Before his election as the Bishop of Rome, Joseph Ratzinger was the Cardinal Prefect of the Congregation for the Doctrine of the Faith for more than twenty years, coordinating the work for the elaboration of official documents which bear his name and that of John Paul II and which also bear his theological and doctrinal reflection. In considering Benedict XVI’s contribution to moral theology, we restrict ourselves to three major areas: 1) Beginning of Life Issues; 2) Sexual Orientation and Homosexuality; and, 3) The Ethics of Social Development and Human Ecology.
Beginning of Life
In 1978, Louis Brown, the first “test-tube” baby, was born. In the 1980s, in the US and in the West, various ethics committees were formed (ex- Warnock Commission in the UK and CHABI in the European Community, of which the Holy See was an extraordinary Observer in 1982-1983).

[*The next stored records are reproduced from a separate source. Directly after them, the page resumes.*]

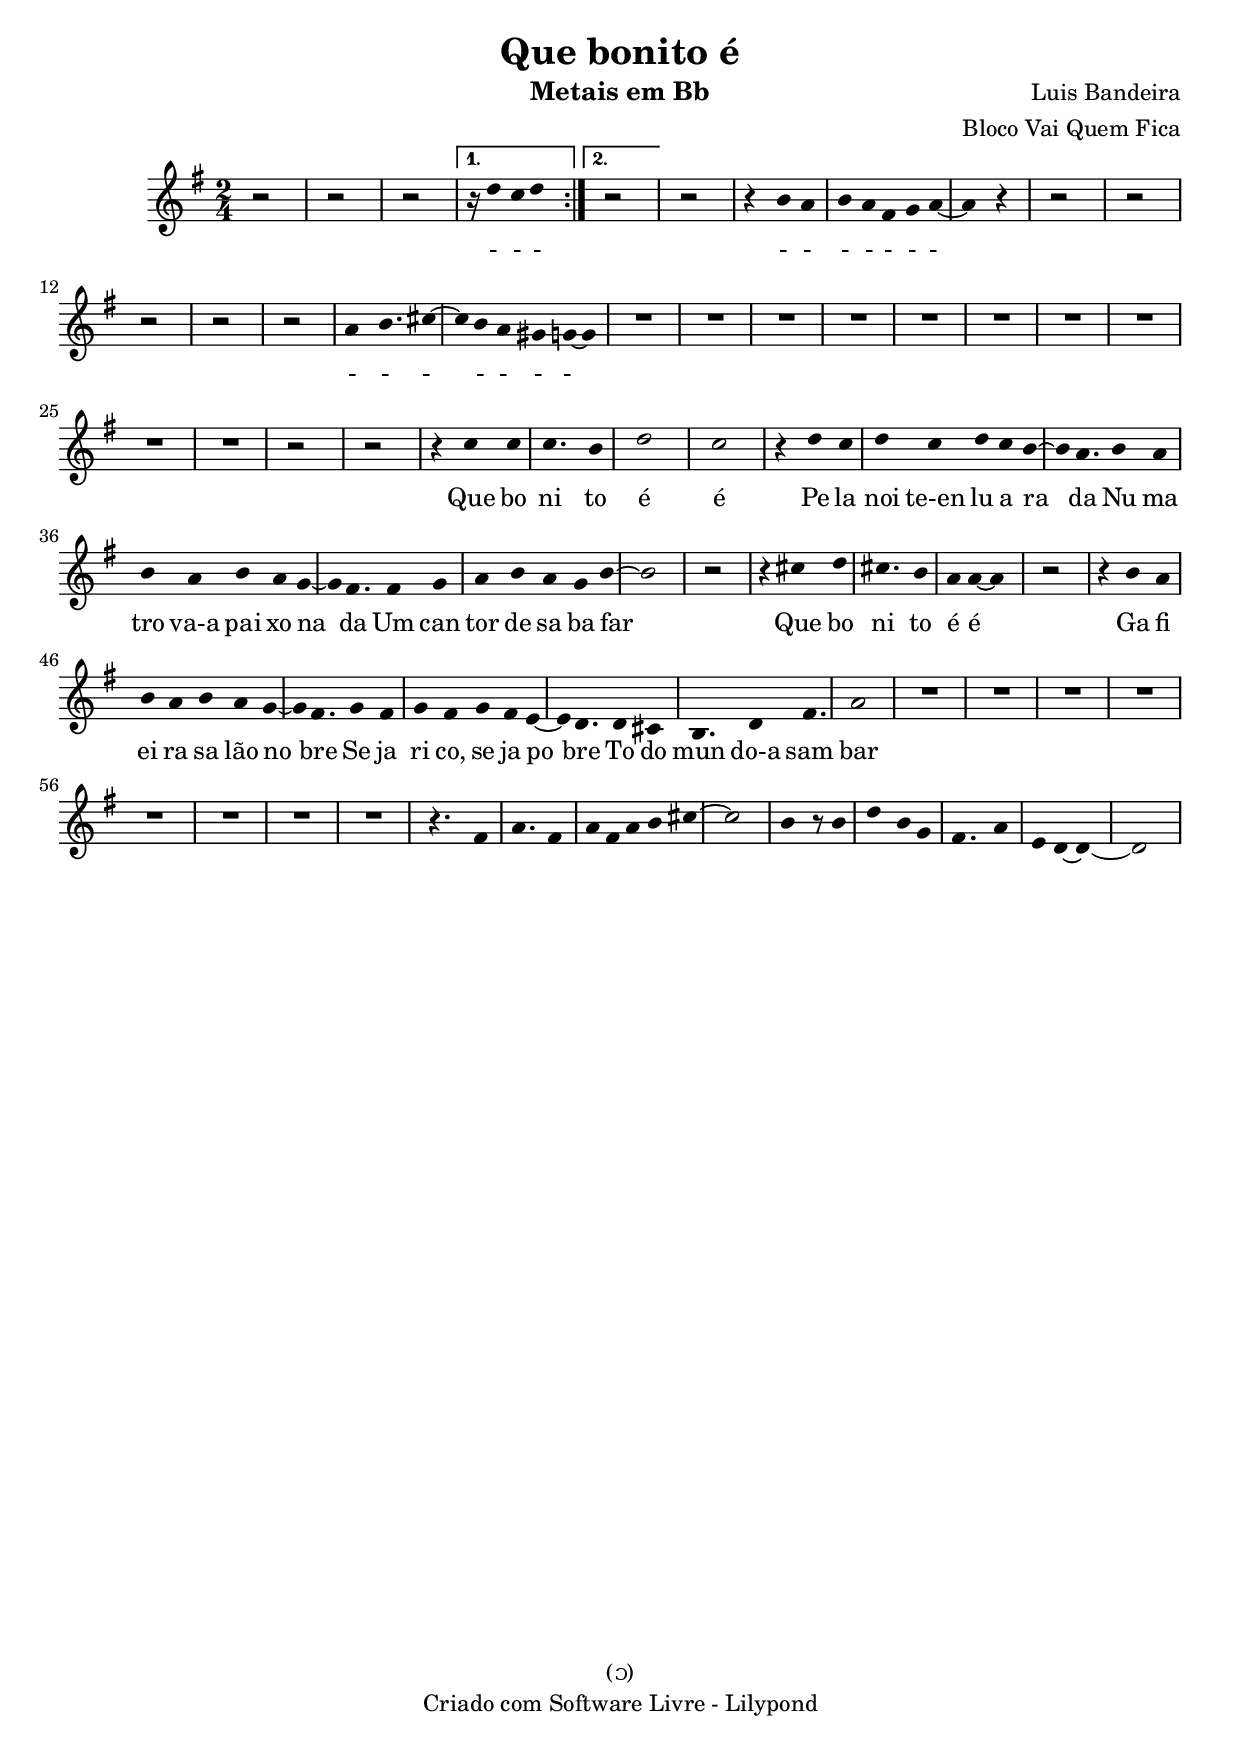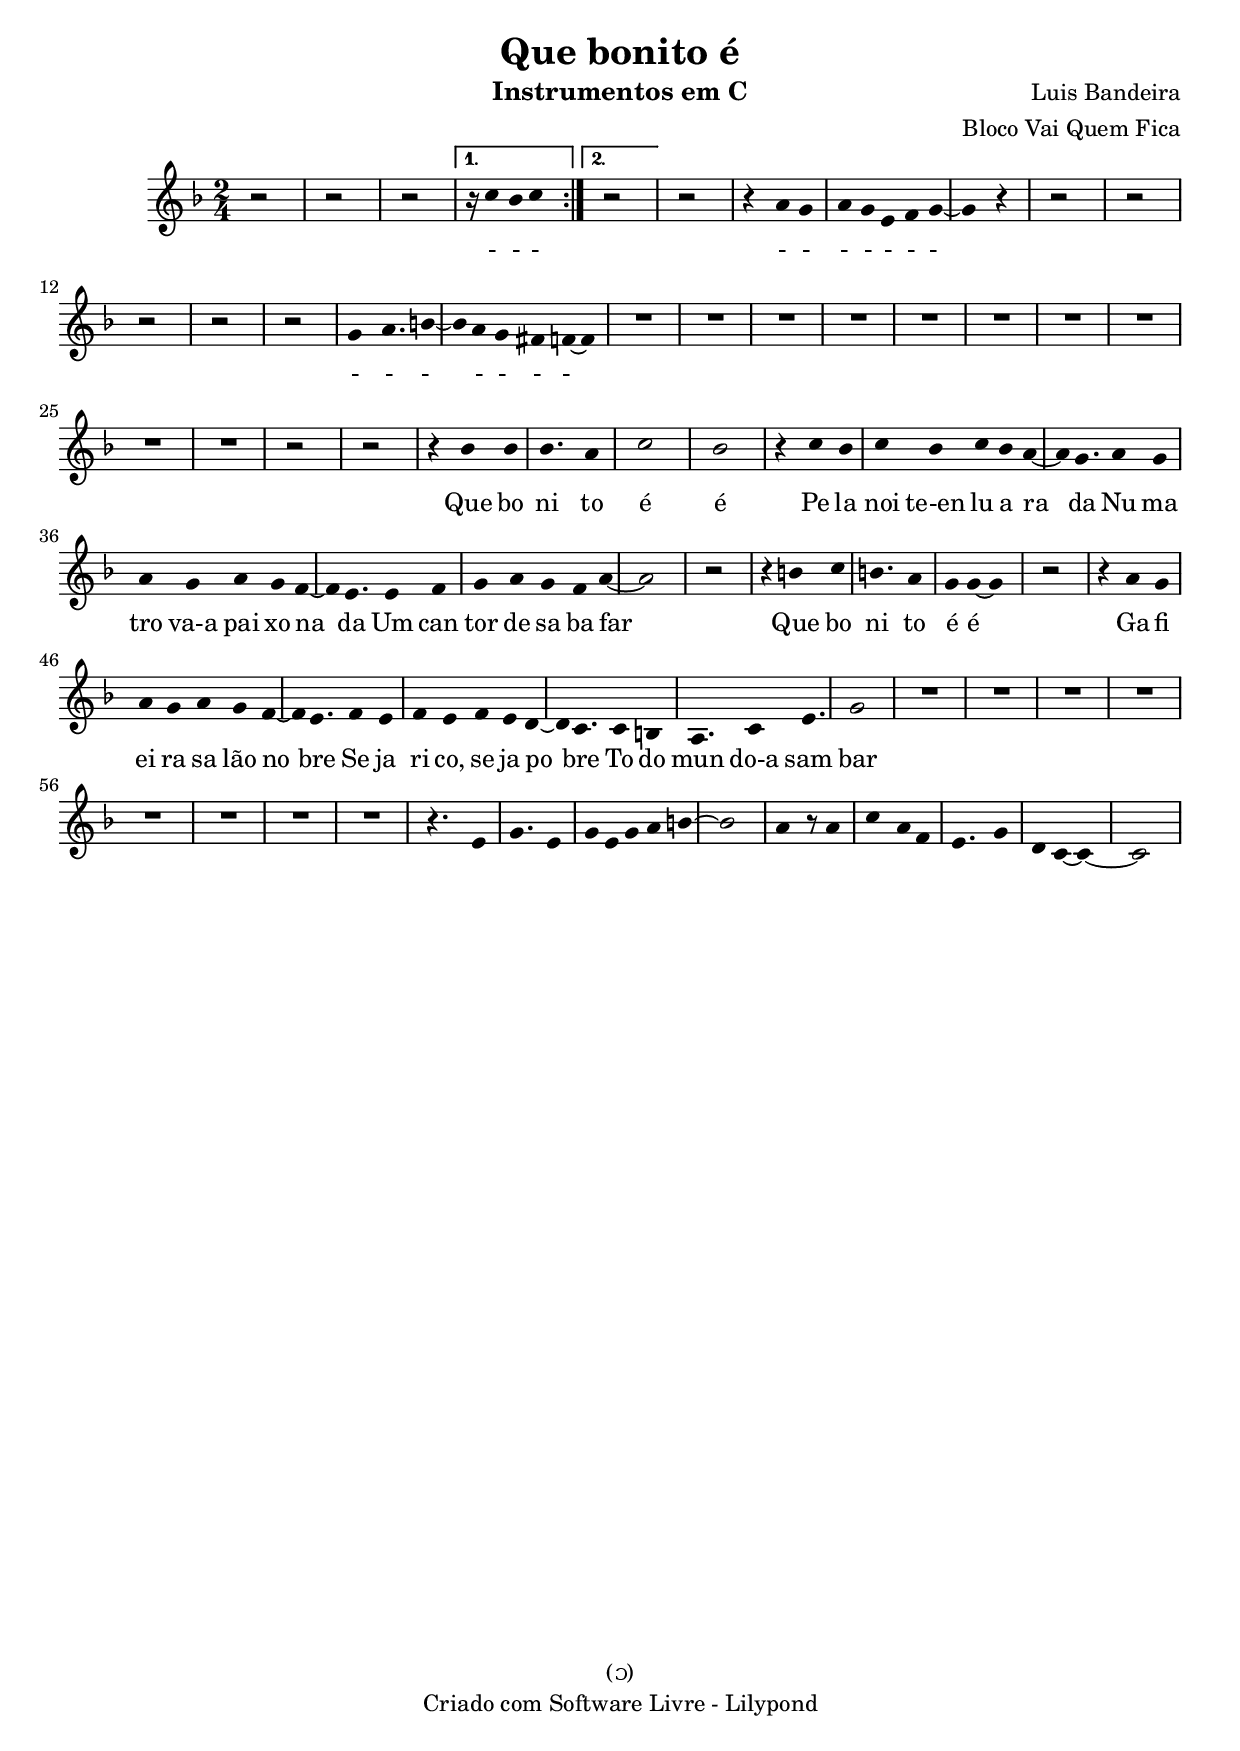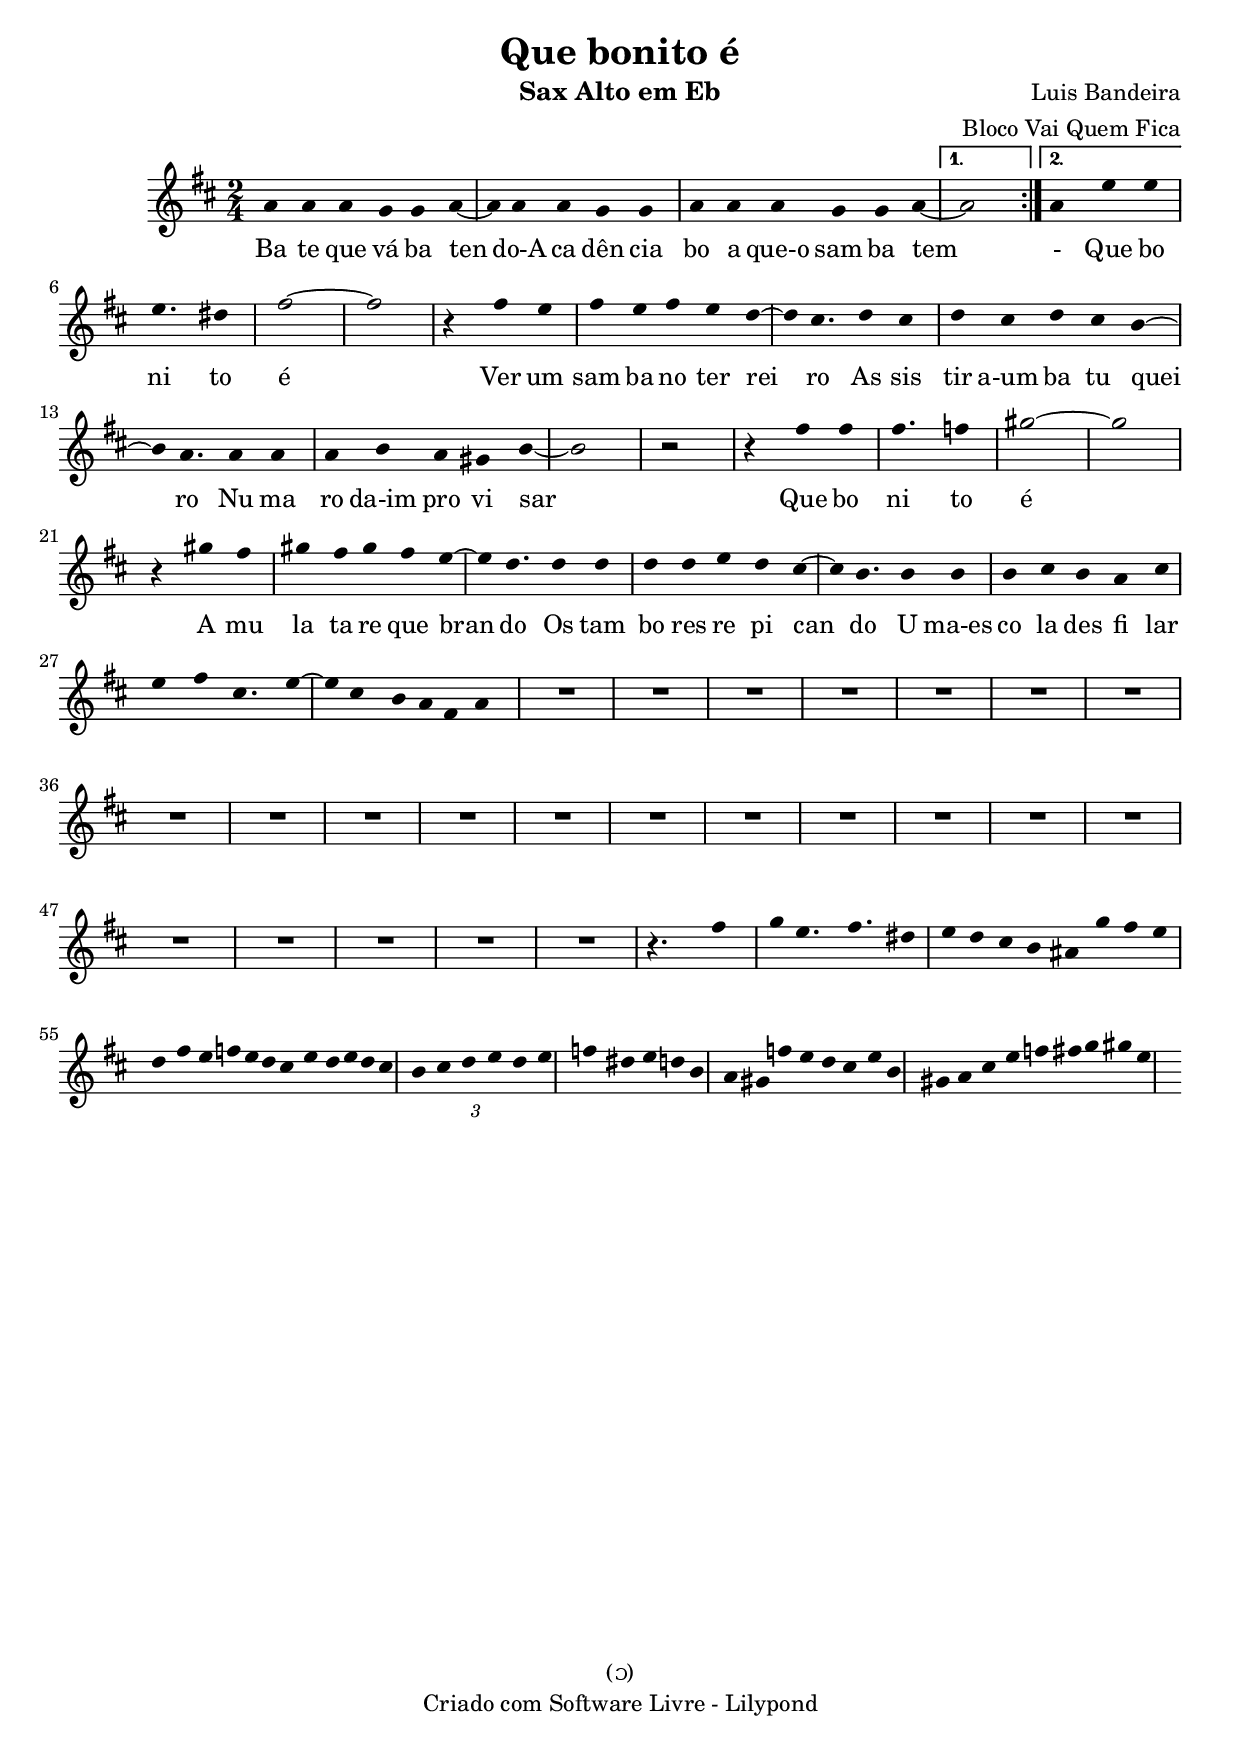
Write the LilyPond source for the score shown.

\version "2.18.2"
\markup { \vspace #2 }
% Música em tom relativamente simples para Eb / Bb
saxoAlto =   \relative c'' {
  \key d \major
  \repeat volta 2 {a8 a16 a16 g16 g8 a16~a16 a8 a16 g8 g8 | a8 a16 a16 g16 g8 a16~}
    \alternative {
      {a2} 
      {a4 e'8 e8}
    }
   e4. dis8 | fis2~ | fis2 | r4  fis8 e8 | fis8 e16 fis8 e8 d16~ | 
   d16 cis8. d8 cis8 | d8 cis16 d8 cis8 b16~ | b16 a8. a8 a8 |
   a8 b16 a8 gis8 b16~ |  b2 | r2 |

   r4 fis'8 fis8 | fis4. f8 |
   gis2~ | gis2 | r4 gis8 fis8 |  gis8 fis16 gis8 fis8 e16~ |
   e16 d8. d8 d8 | d8 d16 e8 d8 cis16~ | cis16 b8. b8 b8 |
   b8 cis16 b8 a8 cis16 |  
%    ~cis2 | r2 |
   
   e8 fis8 cis8. e16~ |e16 cis8 b16 a16 fis16 a8 | 
   
   R2*23 |
   
%    Solo de Sax versão instrumental
    r4. fis'8 | g16 e8. fis8. dis16 |e16 d16 cis16 b16 ais16 g'16 fis16 e16 |
    d16 fis16 e32 f32 e32 d32 cis16 e16 d32 e32 d32 cis16| 
    \tuplet 3/2 {b8 cis8 d8 e8 d8 e8}
    f4 dis16 e16 d16 b16 a16 gis16 f'16 e16 d16 cis16 e16 
    b16 gis16 a16 cis16 e32 f32 fis32 g32 gis16 e4
   
   
  }

trompete = \relative a'' {
    \key d \major
    \repeat volta 2 {r2 r2 r2}
    \alternative {
      {r16 a8 g16 a4}
      {r2}
    }
    r2 | r4 fis8 e8 | fis8 e16 cis8 d8 e16~ | e4 r4 | r2 | r2 | r2 | r2 | r2 |
    e4 fis8. gis16~|
    gis16 fis8 e16 dis16 d16~ d8 | R2*10 |r2 | r2 |
    
    r4 g8 g8 | g4. fis8 |
    a2 g2 | r4 a8 g8 |  a8 g16 a8 g8 fis16~ |
    fis16 e8. fis8 e8 | fis8 e16 fis8 e8 d16~ |
    d16 cis8. cis8 d8 | e8 fis16 e8 d8 fis16~ | fis2 | r2
    
    r4 gis8 a8 | gis4. fis8 | e8 e8~ e4 |r2 |
    r4  fis8 e8 | fis8 e16 fis8 e8 d16~ | 
    d16 cis8. d8 cis8 | d8 cis16 d8 cis8 b16~ | b16 a8. a8 gis8 |
    fis8. a8 cis8. | e2 |
    
    R2*8|
    r4. cis8 | e4. cis8 | e8 cis16 e8 fis8 gis16~ |gis2| fis4 r8 fis8 |
    a4 fis8 d8 | cis4. e8 | b8 a8 ~ a4~|a2 |
    
    
}
letraSx = \lyricmode { 
% 	- - - - - - - - - - - - - - -
	Ba te que vá ba ten do-A 
	ca dên cia bo a que-o sam ba tem

	- Que bo ni to é
	Ver um sam ba no ter rei ro
	As sis tir a-um ba tu quei ro
	Nu ma ro da-im pro vi sar
	Que bo ni to é
	A mu la ta re que bran do
	Os tam bo res re pi can do
	U ma-es co la des fi lar

% 	Que bo ni to é é
% 	Pe la noi te-en lua ra da
% 	Nu ma tro va-a pai xo na da
% 	Um can tor de sa ba far
% 
% 	Que bonito é é
% 	Gafieira salão nobre
% 	Seja rico, seja pobre
% 	Todo mundo a sambar
% 
% 	O sam ba é ro man ce
% 	O sam ba é fan ta sia
% 	O sam ba é sen ti men to
% 	O sam ba é a le gria
% 
% 	Ba te que vá ba ten do
% 	A ca dên cia boa que o sam ba tem
% 	Ba te que re pi can do
% 	Pan dei ro vai, tam bo rim tam bém
  
  }
  
letraTr = \lyricmode { 
	- - - - - - - - - - - - - - - - -
% 	Ba te que vá ba ten do-A 
% 	ca dên cia bo a que-o sam ba tem
% 
% 	- Que bo ni to é
% 	Ver um sam ba no ter rei ro
% 	As sis tir a-um ba tu quei ro
% 	Nu ma ro da-im pro vi sar
% 	Que bo ni to é
% 	A mu la ta re que bran do
% 	Os tam bo res re pi can do
% 	U ma-es co la des fi lar
% 
	Que bo ni to é é
	Pe la noi te-en lu a ra da
	Nu ma tro va-a pai xo na da
	Um can tor de sa ba far

	Que bo ni to é é
	Ga fi ei ra sa lão no bre
	Se ja ri co, se ja po bre
	To do mun do-a sam bar

% 	O sam ba é ro man ce
% 	O sam ba é fan ta sia
% 	O sam ba é sen ti men to
% 	O sam ba é a le gria
% 
% 	Ba te que vá ba ten do
% 	A ca dên cia boa que o sam ba tem
% 	Ba te que re pi can do
% 	Pan dei ro vai, tam bo rim tam bém
%   
  }
  

\book {
  \bookOutputSuffix "Eb"
  \header {
   title = "Que bonito é"
   composer = "Luis Bandeira"
   instrument = "Sax Alto em Eb"
   arranger = "Bloco Vai Quem Fica"
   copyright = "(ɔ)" 
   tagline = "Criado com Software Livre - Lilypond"  % removida mensagem de lilypond 
 }
  \score {
  <<
    %  \chords { e1:7}
  \new Voice = "um" {
    \set midiInstrument = #"alto sax"
    \time 2/4
    \clef G
    \hide Stem
    \saxoAlto
  }
    \new Lyrics \lyricsto "um" {
        \letraSx
      }
    >>
  }
}

\book {
  \bookOutputSuffix "Bb"
  \header {
   title = "Que bonito é"
   composer = "Luis Bandeira"
   instrument = "Metais em Bb"
   arranger = "Bloco Vai Quem Fica"
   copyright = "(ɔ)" 
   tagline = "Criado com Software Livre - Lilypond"  % removida mensagem de lilypond 
 }
  \score {
    <<
  \new Voice = "metais" {
    \time 2/4
    \clef G
    \transpose b e {\hide Stem \trompete}

  }
  \new Lyrics \lyricsto "metais" {
    \letraTr
      } >>
%   \layout {}
 }
}

\book {
  \bookOutputSuffix "C"
  \header {
   title = "Que bonito é"
   composer = "Luis Bandeira"
   instrument = "Instrumentos em C"
   arranger = "Bloco Vai Quem Fica"
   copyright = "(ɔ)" 
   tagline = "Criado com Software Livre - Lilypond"  % removida mensagem de lilypond 
 }
  \score {
    <<
  \new Voice = "metais" {
    \time 2/4
    \clef G
    \transpose c ees, {\hide Stem \trompete}

  }
  \new Lyrics \lyricsto "metais" {
    \letraTr
      } >>
%   \layout {}
 }
}

% Seção para midi, com parte ainda por fazer de bateria
% drh = \drummode { cymc4.^"crash" hhc16^"h.h." hh hhc8 hho hhc8 hh16 hh hhc4 r4 r2 }
% drl = \drummode { bd4 sn8 bd bd4 << bd ss >>  bd8 tommh tommh bd toml toml bd tomfh16 tomfh }
% timb = \drummode { timh4 ssh timl8 ssh r timh r4 ssh8 timl r4 cb8 cb }
%    \score {
%     <<
%       \new Voice = "um" {
%         \set midiInstrument = #"alto sax"
%         \voiceOne
%  	\time 2/4
%  	\clef G
%  	\unfoldRepeats \saxoAlto
%  	}
%      \new Voice = "dois" {
%         \set midiInstrument = #"trumpet"
%         \voiceTwo
%         \unfoldRepeats \trompete
%       }	
%       \new DrumStaff \with {
%       drumStyleTable = #timbales-style
%       \override StaffSymbol.line-count = #2
%       \override BarLine.bar-extent = #'(-1 . 1)
%     } <<
%       \set Staff.instrumentName = #"timbales"
%       \timb
%     >>
%     \new DrumStaff <<
%       \set Staff.instrumentName = #"drums"
%       \new DrumVoice { \stemUp \drh }
%       \new DrumVoice { \stemDown \drl }
%     >>
%  >>
%    \midi {
% 	  \tempo 4 = 145
% 	  \context {
% 	    \Voice
% 	    \consists "Staff_performer"
% 	}
%       }
%     }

The Congregation for the Doctrine of the Faith began its own study and formed a group of specialists to examine bioethical questions culminating in an official document – the Instruction Donum vitae– the Respect for Human Life in Its Origin and the Dignity of Procreation– in February 1987. The document contained the signatures of Joseph Ratzinger and Alberto Bovone and was approved by John Paul II. The document covers a wide range of premises, subjects and judgments that were already present in the encyclical Humanae vitae of Paul VI.